There are several libraries for parsing and generating YAML data in Python, the most common of which is PyYAML.
Here's a brief explanation of YAML file syntax, using the following example of a YAML configuration file named:
_# Configuration File Example_
_# Server Configuration_
server:
host: localhost
port: 8080
_# Database Configuration_
database:
type: MySQL
host: 127.0.0.1
port: 3306
username: root
password: password
_# Logging_
logging:
level: info
file:
_# Application Configuration_
app:
debug: true
log_level: info
Here, the file uses well signs (#) to indicate comments, indentation to indicate hierarchical relationships, and a colon (:) to separate keys and values.

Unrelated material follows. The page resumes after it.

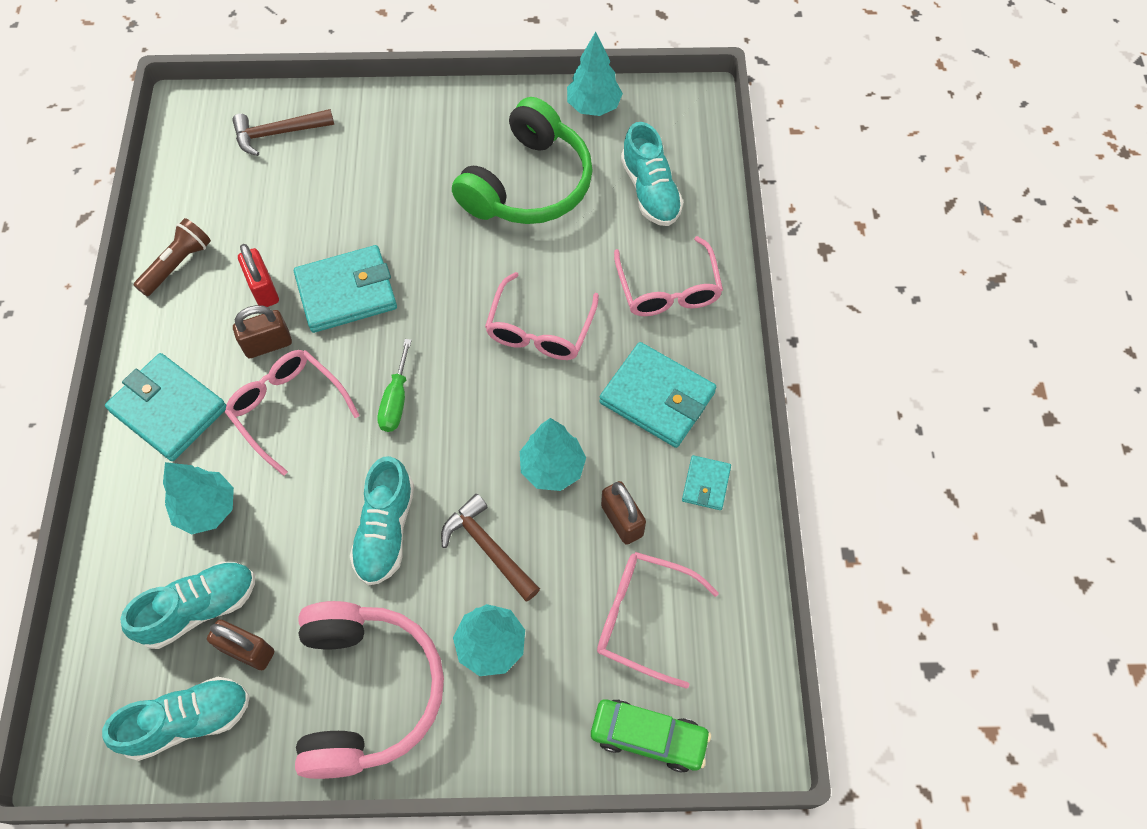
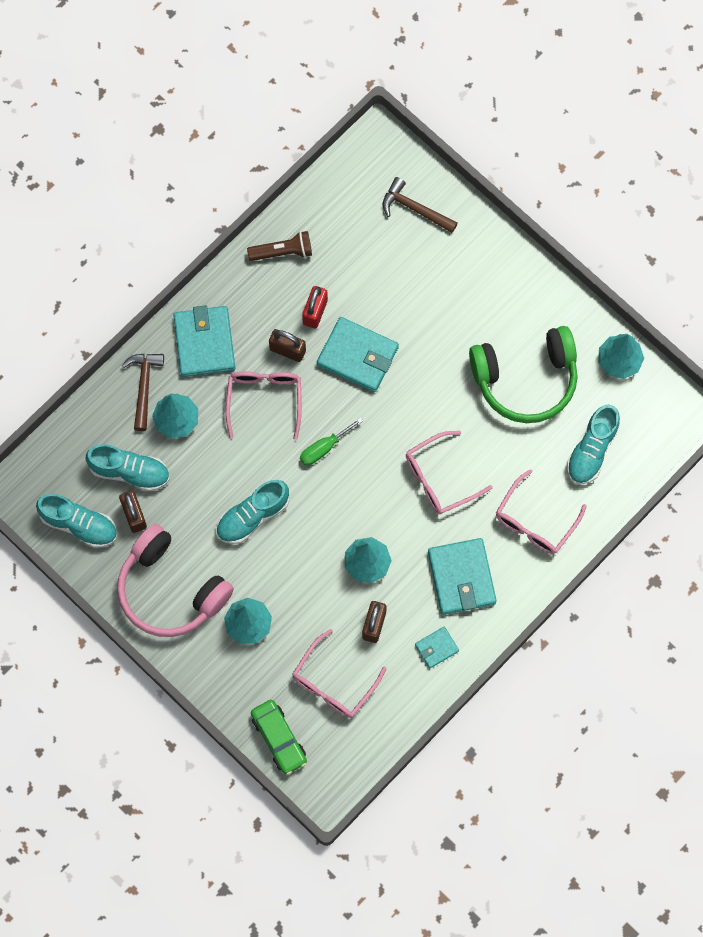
camera: 45 degrees right, 10 degrees up
pink headphones [295,601,444,779] -> pink headphones turned 90 degrees clockwise [117,524,234,637]
brown hammer [441,494,540,601] -> brown hammer moved to [122,354,164,431]
pink glasses [597,552,719,689] -> pink glasses turned 120 degrees counterclockwise [292,629,387,718]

This YAML file contains the following sections:
(1) Server configuration: including hostname and port number;
(2) Database configuration: including database type, host name, port number, user name and password;
(3) Logging: including log level and log file path;
(4) Application configuration: including whether to enable debugging mode and logging level.
Both XML and YAML files have some complex features that, if exploited maliciously, can allow arbitrary commands to be executed on the host.This is different from JSON files, which do not support any executable code, only data that can be serialized.